• [Supplied passage]:

The project, named Montréal Insectarium, covers a total of 3,600-square-metre area and replaces the city’s former Insectarium building, built in 1990, to house detailed displays for preserved insects and habitats for live species to thrive.
Aimed to cultivate new ways of living, the stepped-form of the greenhouse volume features "an immersive sensory labyrinth experience" to its visitors in a precisely choreographed route, bringing an exploratory journey around insects.
Metamorphosis of the Montréal Insectarium — Main façade and Pollinator Garden
The Montreal Insectarium complex was developed as part of Space for Life, the largest nature science museum complex in Canada.
Besides Kuehn Malvezzi and Montreal firms Pelletier de Fontenay and Jodoin Lamarre Pratte architectes, the landscape design of the project was carried out by architects atelier le balto, Berlin.
This project, completed in collaboration with with Montreal engineers Dupras Ledoux and NCK, won the international competition for the project in 2014 with a concept to fuse architecture and nature.

• [Work instruction]: Return the part of the Montréal Insectarium passage starting with "Metamorphosis of the" and going on through "le balto, Berlin.", copied word for word.

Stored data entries
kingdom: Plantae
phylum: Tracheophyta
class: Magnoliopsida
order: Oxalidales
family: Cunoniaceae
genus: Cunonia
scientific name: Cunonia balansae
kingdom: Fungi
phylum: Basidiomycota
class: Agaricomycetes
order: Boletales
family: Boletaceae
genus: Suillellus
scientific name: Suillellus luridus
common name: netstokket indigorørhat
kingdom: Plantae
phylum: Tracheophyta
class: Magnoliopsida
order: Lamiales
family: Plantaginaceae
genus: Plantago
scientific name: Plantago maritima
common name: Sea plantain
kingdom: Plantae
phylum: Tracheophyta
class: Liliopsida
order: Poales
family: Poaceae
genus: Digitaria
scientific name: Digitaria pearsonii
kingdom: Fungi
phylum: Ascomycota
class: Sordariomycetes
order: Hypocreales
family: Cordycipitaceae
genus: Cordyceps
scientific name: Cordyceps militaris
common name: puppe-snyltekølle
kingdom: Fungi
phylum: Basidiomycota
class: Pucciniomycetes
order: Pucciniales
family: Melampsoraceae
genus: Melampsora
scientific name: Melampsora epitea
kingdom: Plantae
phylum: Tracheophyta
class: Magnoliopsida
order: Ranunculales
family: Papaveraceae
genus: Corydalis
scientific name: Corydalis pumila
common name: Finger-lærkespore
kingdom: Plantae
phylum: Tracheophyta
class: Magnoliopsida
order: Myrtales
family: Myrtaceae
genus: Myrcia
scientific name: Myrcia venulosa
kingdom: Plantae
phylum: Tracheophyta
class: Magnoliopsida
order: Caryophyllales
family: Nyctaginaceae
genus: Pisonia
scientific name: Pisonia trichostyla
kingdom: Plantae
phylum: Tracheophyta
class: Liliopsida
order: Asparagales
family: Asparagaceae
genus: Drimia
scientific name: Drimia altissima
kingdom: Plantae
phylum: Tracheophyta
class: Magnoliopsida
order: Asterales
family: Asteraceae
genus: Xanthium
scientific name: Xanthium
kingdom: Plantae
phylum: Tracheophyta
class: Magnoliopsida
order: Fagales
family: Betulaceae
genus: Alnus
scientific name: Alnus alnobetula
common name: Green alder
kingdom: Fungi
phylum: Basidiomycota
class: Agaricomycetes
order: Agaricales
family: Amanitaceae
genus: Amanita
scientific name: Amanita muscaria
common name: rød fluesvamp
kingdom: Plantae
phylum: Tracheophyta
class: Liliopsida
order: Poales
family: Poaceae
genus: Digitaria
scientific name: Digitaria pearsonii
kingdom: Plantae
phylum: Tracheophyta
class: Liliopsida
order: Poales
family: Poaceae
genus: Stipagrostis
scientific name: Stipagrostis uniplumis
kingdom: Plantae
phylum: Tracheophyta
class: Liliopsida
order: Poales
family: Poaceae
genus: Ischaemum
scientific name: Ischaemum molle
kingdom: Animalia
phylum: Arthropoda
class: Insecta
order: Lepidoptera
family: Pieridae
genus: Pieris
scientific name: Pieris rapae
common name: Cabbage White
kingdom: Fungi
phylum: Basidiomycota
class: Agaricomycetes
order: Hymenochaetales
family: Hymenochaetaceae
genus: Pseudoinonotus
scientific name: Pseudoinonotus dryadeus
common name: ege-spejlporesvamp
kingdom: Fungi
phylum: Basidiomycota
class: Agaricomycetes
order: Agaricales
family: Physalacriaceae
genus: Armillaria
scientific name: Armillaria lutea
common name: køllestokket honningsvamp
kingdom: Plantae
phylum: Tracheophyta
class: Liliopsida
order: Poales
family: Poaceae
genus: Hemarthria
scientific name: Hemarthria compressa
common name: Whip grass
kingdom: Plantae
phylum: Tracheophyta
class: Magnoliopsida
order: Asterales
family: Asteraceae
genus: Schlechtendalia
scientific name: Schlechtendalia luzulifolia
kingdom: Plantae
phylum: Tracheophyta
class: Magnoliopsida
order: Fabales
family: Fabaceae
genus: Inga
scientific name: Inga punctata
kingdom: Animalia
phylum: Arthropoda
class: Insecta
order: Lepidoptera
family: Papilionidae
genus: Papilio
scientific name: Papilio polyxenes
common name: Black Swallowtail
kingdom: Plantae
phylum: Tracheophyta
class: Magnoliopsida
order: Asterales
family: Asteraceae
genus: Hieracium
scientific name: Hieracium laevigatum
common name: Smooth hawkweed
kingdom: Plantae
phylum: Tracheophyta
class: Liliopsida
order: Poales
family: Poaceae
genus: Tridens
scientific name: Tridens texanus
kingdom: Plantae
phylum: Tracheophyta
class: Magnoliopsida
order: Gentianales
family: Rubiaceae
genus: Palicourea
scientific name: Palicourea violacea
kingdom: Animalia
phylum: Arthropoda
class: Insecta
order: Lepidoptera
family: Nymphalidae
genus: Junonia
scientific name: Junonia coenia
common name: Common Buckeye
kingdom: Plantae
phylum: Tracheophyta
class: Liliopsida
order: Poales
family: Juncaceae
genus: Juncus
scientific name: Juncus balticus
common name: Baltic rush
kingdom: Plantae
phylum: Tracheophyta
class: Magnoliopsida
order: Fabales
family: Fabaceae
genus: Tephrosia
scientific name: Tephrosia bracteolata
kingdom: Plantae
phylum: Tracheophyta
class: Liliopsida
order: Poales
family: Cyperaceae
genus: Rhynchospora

• [Result]:
Metamorphosis of the Montréal Insectarium — Main façade and Pollinator Garden
The Montreal Insectarium complex was developed as part of Space for Life, the largest nature science museum complex in Canada.
Besides Kuehn Malvezzi and Montreal firms Pelletier de Fontenay and Jodoin Lamarre Pratte architectes, the landscape design of the project was carried out by architects atelier le balto, Berlin.